Tara tomó la copa con las dos manos y contempló el líquido ambarino un momento. Durante la cena, la velada había dejado de ser una reunión de negocios, reconoció. Ya no estaban en la oficina. Se encontraban en el penthouse de un atractivo… no, el término era demasiado suave para describirlo. No era experta en la materia, pero Adam Blackmore era el hombre más deseable y peligroso que hubiera conocido.

La velada sufrió un cambio gradual al alejarse de los negocios y ahora estaban sentados bebiendo brandy de una manera que insinuaba una peligrosa intimidad.

Tara dejó la copa y se levantó. Tal vez era una práctica regular entre él y su secretaria permanente, pero para ella había un límite hasta el que llegaría como sustituta de Jane. Era su secretaria temporal y no estaba dispuesta a asumir el papel de su amante.

– Iré a asegurarme de que la impresora no se ha trabado.

Adam la atrapó de una mano y con un movimiento rápido la sentó en su regazo. Sus ojos la mantuvieron cautiva bajo su poder.

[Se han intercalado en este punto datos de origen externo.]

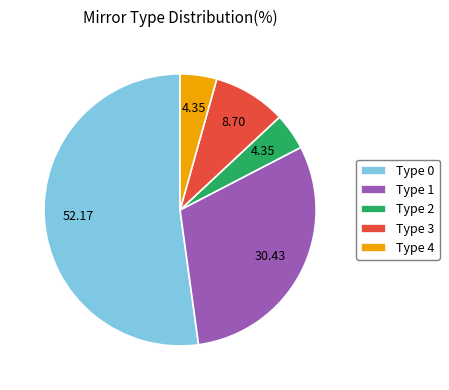

Is the sum of Type 2 and Type 0 greater than half?

Yes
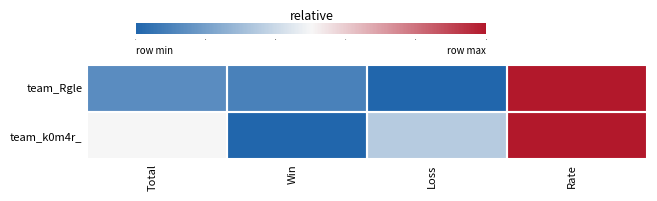

Which has a higher value, Win or Total?

Total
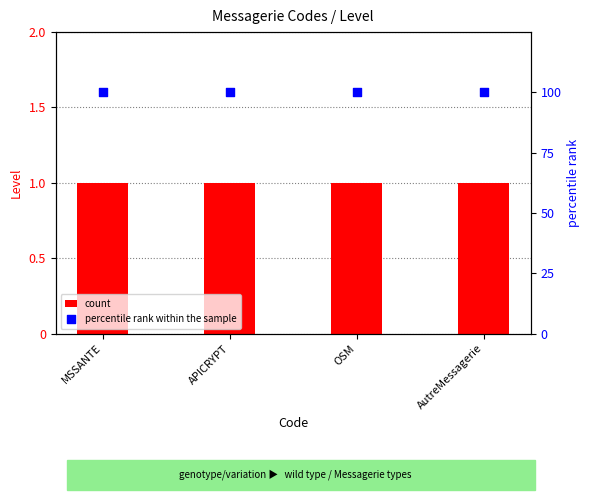

Which series has the widest spread of Y values?

Level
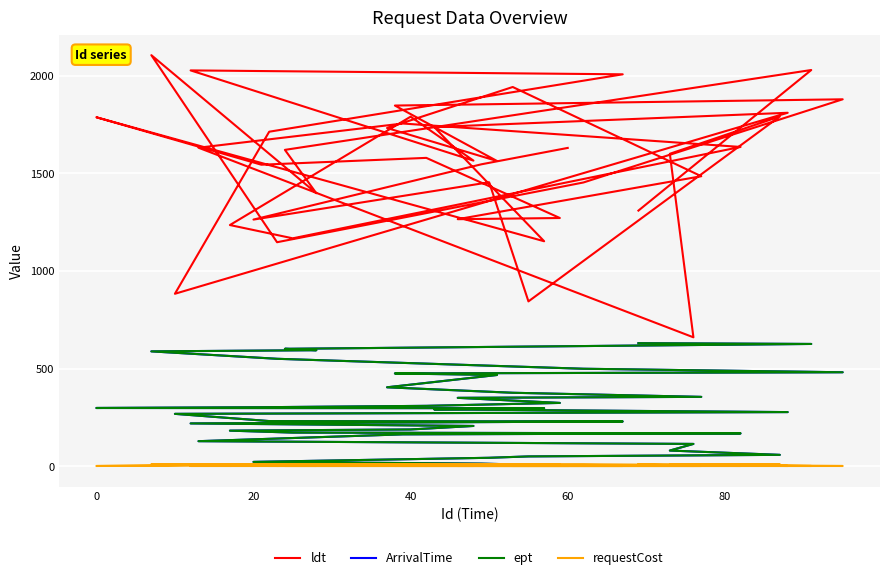

How many lines are shown in the chart?

4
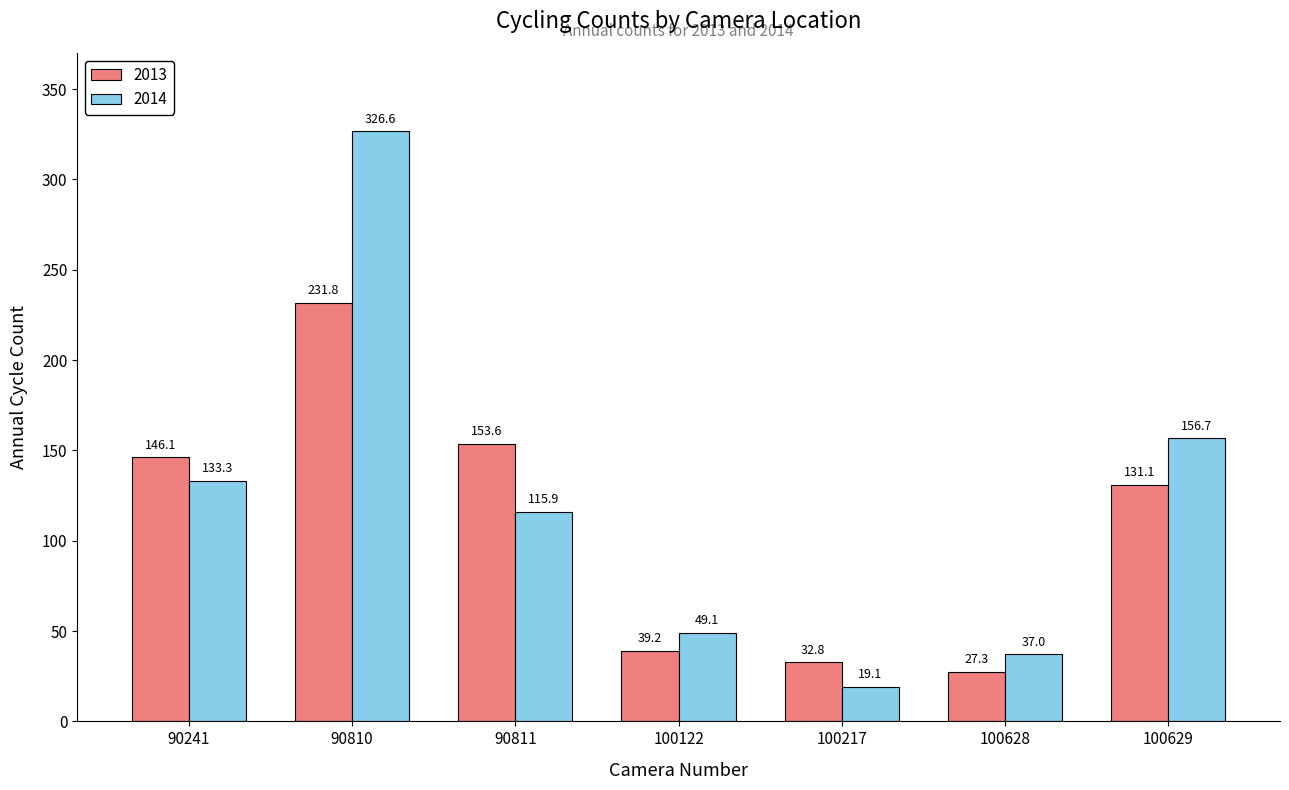

How many bars are there in each group?

2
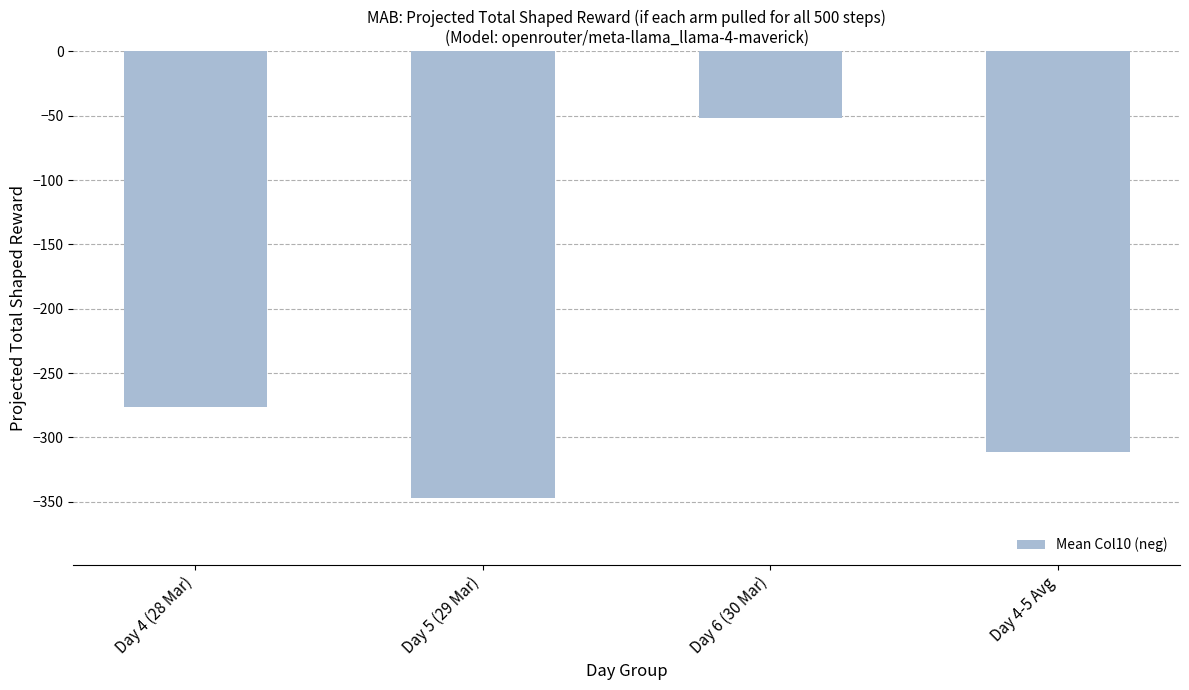

At which label is the value closest to -199?

Day 4 (28 Mar)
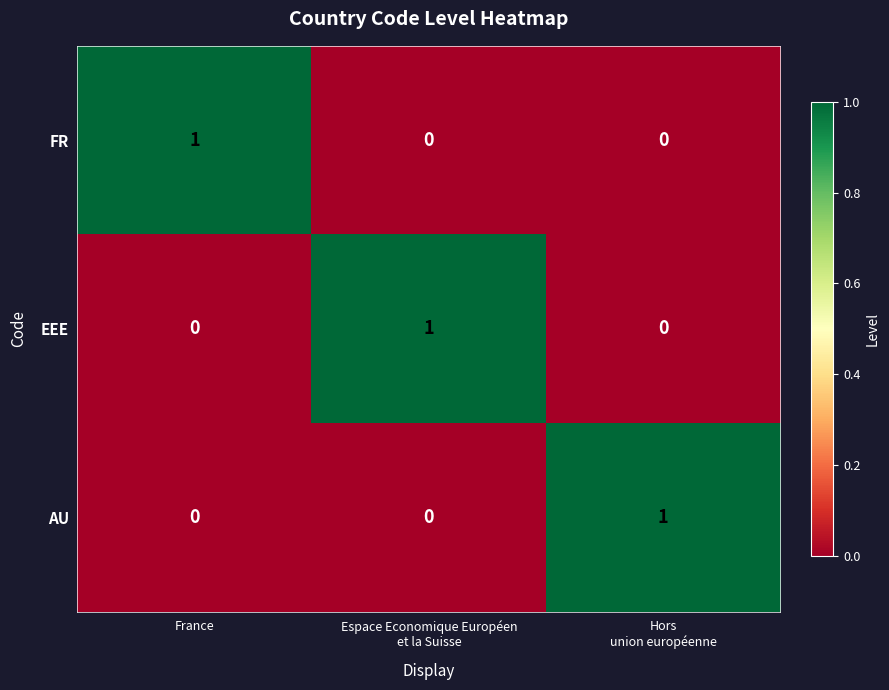

Which category has the highest value in the FR series?

France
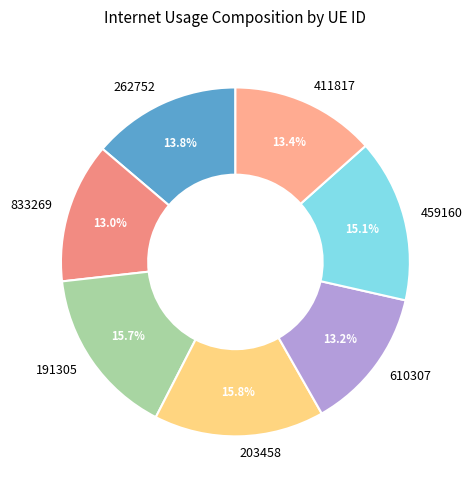

To the nearest percent, what portion does 262752 represent?

14%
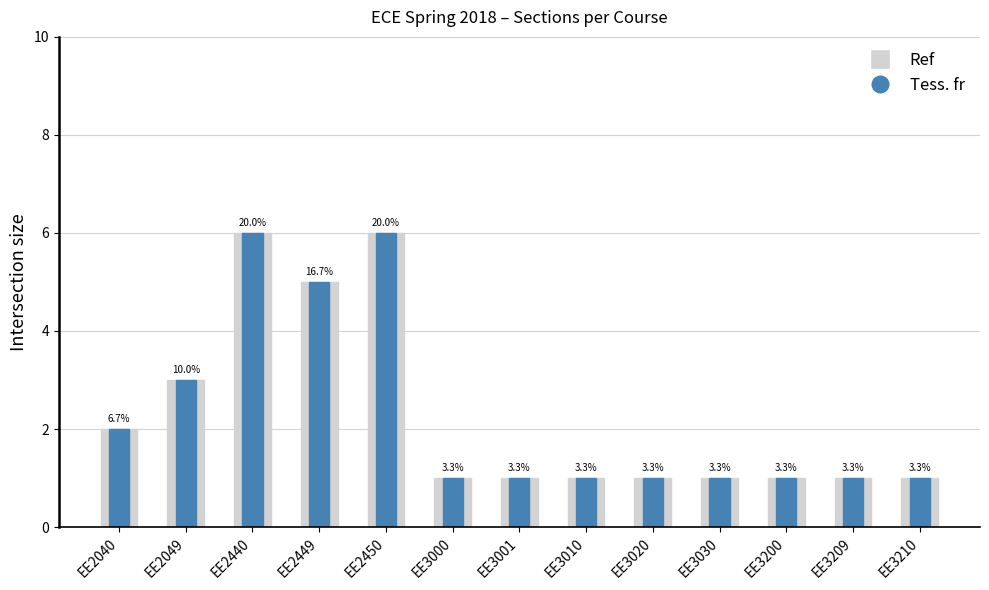

Reading right to left, extract all data points from this chart.

Ref: 1	1	1	1	1	1	1	1	6	5	6	3	2
Tess. fr: 1	1	1	1	1	1	1	1	6	5	6	3	2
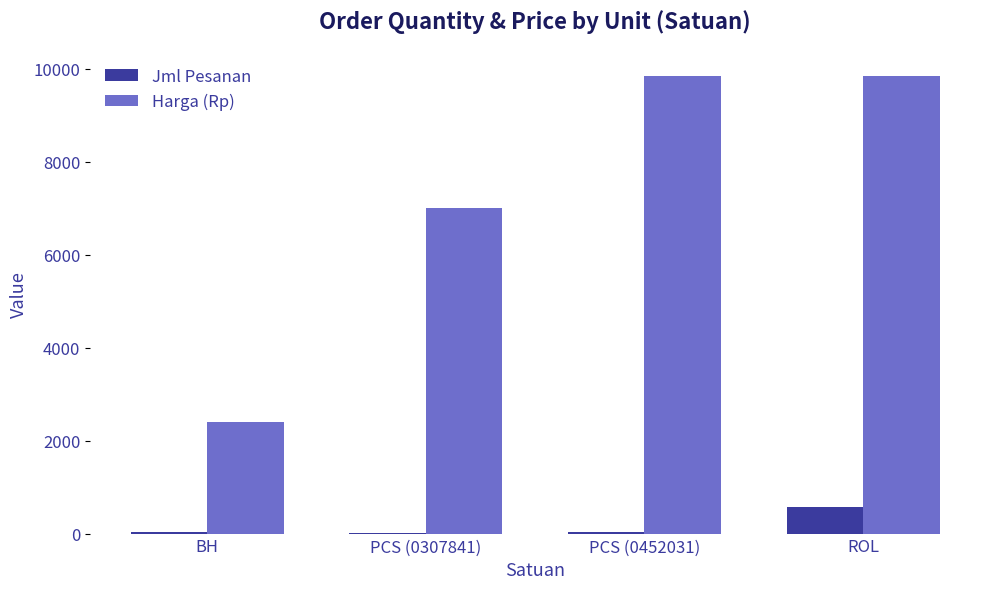

What is the difference between the Jml Pesanan values at BH and PCS (0307841)?

30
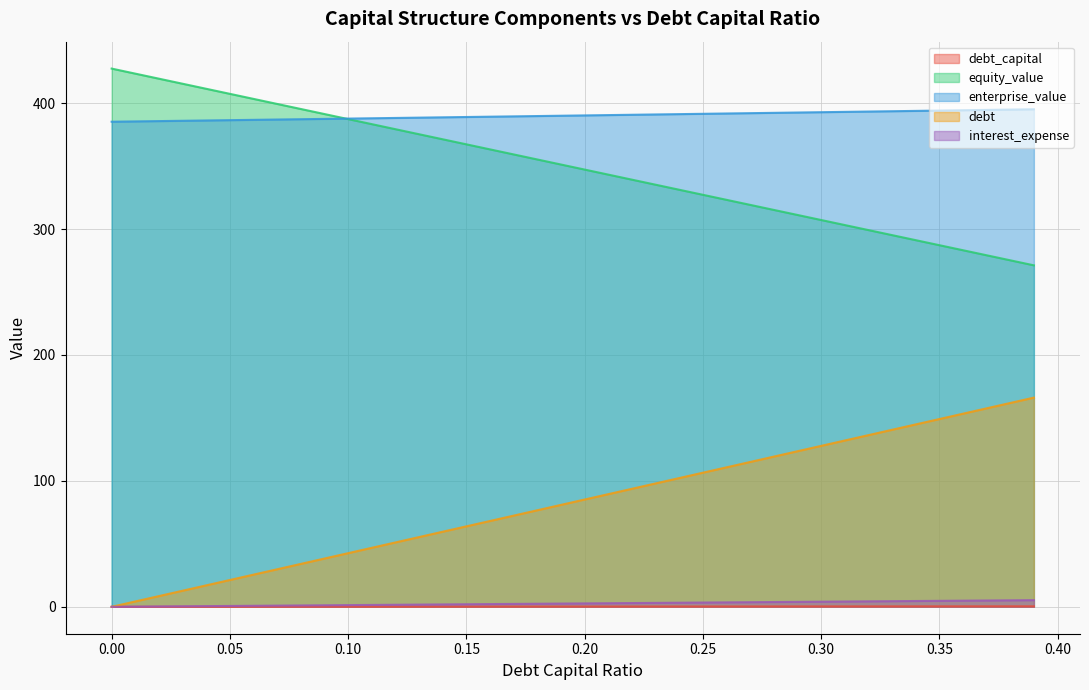

Which series has the largest total across all categories?

enterprise_value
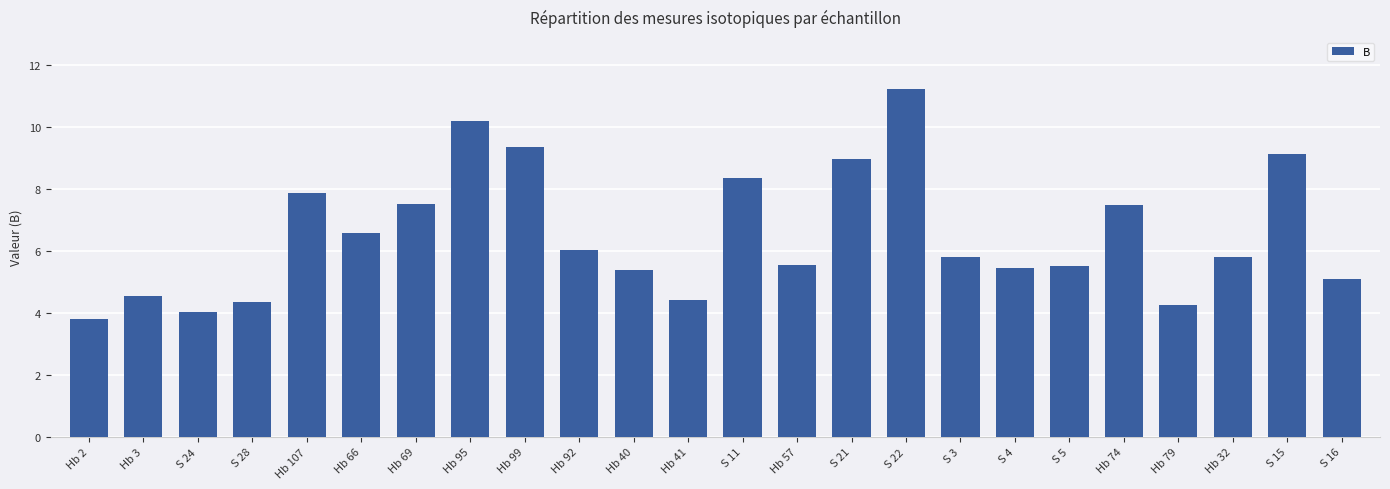

What is the maximum value shown in the chart?

11.2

– La impresora puede cuidarse sola -murmuró contra su piel, causando una vibración que recorrió todo su cuerpo, y Tara supo que si lo permitía, él se apoderaría de todo lo que ella estuviera dispuesta a darle y más.

Pero hubo algo demasiado calculador en la expresión de los ojos de Adam antes que los cerrara y ella se estremeció.

– Yo también, Adam, pero preferiría levantarme sin luchar.

El alzó la cabeza y Tara contuvo un jadeo al ver el deseo que brillaba en sus ojos a la luz del fuego.

Hacía mucho que no ansiaba abandonarse en los brazos de un hombre. Habían pasado casi siete años desde el fallecimiento de Nigel y durante todo ese tiempo nadie logró romper la concha que colocó para proteger su corazón.

Casi con pánico, trató de moverse, pero él la sostuvo con firmeza y a pesar de sus palabras valientes, ella supo que si él decidía mantenerla cautiva, no podría liberarse sin recurrir a extremos. También admitía la innegable verdad de que si él insistía en besarla, tal vez ella caería bajo su poder irremediablemente.

Adam la desafío con la mirada a que lo rechazara, a que ignorara el calor de su cuerpo contra ella, la forma en que su boca mostraba una insolencia sensual, invitándola a hacer el primer movimiento y arriesgarse al creciente deseo que había aparecido en el restaurante.